Tabitha opened her eyes to slits and said, “I'm sorry I scared you, cupcake. I'll be okay.”

“No, you won't,” Eleanor bawled. “You're dying. You're going to die.”

“We're all going to die.” It was her patent response.

“Don't,” she cried.

“It's okay, sweetie. I just passed out. I'm not going anywhere today. Get me to bed and make me some broth. Tell me all about your walk with David.”

“I'm going to call the doctor.”

“No,” her mother said sharply. “You're going to get me to bed, make me some broth, and tell me about your walk with David. That is what you're going to do.”

Eleanor watched her mother's face, read her eyes, and then nodded reluctantly. She finished washing Tabitha's face and helped her out of her stained clothes. She helped her into bed and put her under warm blankets.

“This is nice,” Tabitha said. “Turn on some music while you're making dinner. Something modern and upbeat.”

Eleanor made dinner and turned the music up loud enough to cover her mother's coughing.

Sunday, Eleanor didn't leave her mother's side. It was only with the most strident insistence that she returned to school Monday.

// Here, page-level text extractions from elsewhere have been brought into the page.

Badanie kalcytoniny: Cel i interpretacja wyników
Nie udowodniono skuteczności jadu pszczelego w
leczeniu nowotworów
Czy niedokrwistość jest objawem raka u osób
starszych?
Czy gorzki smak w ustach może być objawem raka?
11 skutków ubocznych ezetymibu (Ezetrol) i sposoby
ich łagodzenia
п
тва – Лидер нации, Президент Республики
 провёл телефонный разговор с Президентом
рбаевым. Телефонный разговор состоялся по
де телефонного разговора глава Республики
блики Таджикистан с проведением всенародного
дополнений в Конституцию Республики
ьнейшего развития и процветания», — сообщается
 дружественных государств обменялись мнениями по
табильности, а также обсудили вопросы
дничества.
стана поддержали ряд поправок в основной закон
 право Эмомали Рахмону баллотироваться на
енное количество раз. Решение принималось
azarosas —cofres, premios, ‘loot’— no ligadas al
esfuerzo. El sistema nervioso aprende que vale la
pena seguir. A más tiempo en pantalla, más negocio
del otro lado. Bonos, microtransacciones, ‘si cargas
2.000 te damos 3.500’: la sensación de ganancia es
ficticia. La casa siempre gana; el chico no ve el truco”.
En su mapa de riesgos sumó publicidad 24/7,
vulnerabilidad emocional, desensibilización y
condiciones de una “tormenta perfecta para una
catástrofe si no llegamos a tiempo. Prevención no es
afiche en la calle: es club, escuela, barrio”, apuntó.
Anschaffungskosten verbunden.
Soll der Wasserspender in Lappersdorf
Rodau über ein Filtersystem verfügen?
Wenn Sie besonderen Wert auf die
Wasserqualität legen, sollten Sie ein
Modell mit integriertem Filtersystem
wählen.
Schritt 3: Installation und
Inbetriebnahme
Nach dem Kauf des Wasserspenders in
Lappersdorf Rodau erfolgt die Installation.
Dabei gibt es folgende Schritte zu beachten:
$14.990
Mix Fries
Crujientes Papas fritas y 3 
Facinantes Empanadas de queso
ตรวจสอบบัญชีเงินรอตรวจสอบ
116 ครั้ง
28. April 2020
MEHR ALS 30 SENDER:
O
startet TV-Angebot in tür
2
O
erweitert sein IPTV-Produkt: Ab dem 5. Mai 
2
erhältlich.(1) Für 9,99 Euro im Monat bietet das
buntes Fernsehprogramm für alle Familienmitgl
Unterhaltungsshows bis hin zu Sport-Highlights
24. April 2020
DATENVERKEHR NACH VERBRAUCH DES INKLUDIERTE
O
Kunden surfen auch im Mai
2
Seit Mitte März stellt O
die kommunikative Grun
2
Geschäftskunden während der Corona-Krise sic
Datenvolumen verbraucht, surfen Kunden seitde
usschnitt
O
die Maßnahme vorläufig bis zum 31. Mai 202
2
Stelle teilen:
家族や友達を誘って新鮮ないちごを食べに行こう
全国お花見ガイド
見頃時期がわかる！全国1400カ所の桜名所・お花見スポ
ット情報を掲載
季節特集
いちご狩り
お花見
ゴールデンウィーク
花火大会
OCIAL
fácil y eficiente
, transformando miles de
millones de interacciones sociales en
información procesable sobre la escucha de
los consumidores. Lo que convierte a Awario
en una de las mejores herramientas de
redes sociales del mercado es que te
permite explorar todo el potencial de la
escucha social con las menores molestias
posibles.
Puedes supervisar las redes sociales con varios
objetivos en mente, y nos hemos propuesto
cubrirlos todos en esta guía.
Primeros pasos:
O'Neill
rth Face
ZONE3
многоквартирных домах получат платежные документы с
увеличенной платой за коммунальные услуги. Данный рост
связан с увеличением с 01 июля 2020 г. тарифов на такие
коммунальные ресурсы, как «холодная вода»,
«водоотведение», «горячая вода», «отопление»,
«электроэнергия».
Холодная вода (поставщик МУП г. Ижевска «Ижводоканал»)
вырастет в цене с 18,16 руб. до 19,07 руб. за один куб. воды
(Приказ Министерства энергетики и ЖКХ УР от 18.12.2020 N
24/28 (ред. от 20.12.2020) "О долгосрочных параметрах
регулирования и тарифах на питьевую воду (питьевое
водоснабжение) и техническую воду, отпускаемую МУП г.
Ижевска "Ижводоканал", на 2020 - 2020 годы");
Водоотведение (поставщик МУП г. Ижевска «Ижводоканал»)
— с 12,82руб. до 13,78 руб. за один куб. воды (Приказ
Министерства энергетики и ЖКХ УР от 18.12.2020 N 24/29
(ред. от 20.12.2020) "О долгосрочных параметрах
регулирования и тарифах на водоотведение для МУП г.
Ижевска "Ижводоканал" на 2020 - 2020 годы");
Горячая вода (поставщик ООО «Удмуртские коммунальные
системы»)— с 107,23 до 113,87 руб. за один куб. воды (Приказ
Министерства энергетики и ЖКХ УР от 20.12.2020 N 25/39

“Honey, if there was something you could do, I'd let you do it,” she said. “Go to school. Be with your friends. I'll see you when you get home.”

The student body was back. Three students and one teacher had spent time in the hospital, but luckily no one had died.

Eleanor felt her new uneasy status among the returning kids. Naturally, rumors spread like sickness, and soon everyone knew that Eleanor had somehow been involved in the food poisoning scandal.

With David back at her table, her other friends returned; Brian, Midge, and even Aubrey who'd suffered from the stew. Robby Guide stayed away. Barbara Pennon limited her royal visits to a smaller handful of tables, spending most of her time with Russell and his friends, leaving David and Eleanor alone.

As far as the stew incident went, David was an adamant champion of the truth and told everyone how Eleanor had tried to warn people about the bad food. Since Miss Church had been fired, his story was accepted. Even so, there were some who were still mad at Eleanor. They felt that she should have done more to warn them and not just saved her selected favorites from the horror they'd endured. It added to the lexicon of stories and bad rumors about Eleanor Anders.

One afternoon in gym after the other girls had dressed quickly and sped off to class, Eleanor found herself alone with Midge. Midge cleared her throat, once, then twice to get Eleanor's attention.

“Hey, Eleanor, um,” she said. “There's this rumor going around that, ah, that ah, that you're a witch.”

Eleanor sighed into her locker.

“I don't care about that,” Midge said quickly. “I think it's cool. Really, I do. Henry says it's not, but I do. I think it's cool.”

“Henry?”

“You met him. He took me to the dance.”

Eleanor remembered the full-blood Shoshone, remembered Robby's weird warning, and remembered how he'd watched her dance. In remembering it now, it occurred to Eleanor that he'd been extraordinarily rude to Midge, practically ignoring his date while studying Eleanor.

“What did Henry say?”

“He's a little backwards,” Midge said. “He believes all kinds of stuff.”

“About witches?”

“Yeah, that's maybe how you can help me,” Midge said.

“What? How?”

“Can you cast a love spell on him for me?” she said. “He's hardly talked to me since the dance, and then he only talks about you. You have David, and that's so cool. You don't need two boys. Could you help me? Could you make him love me? Or at least forget you?”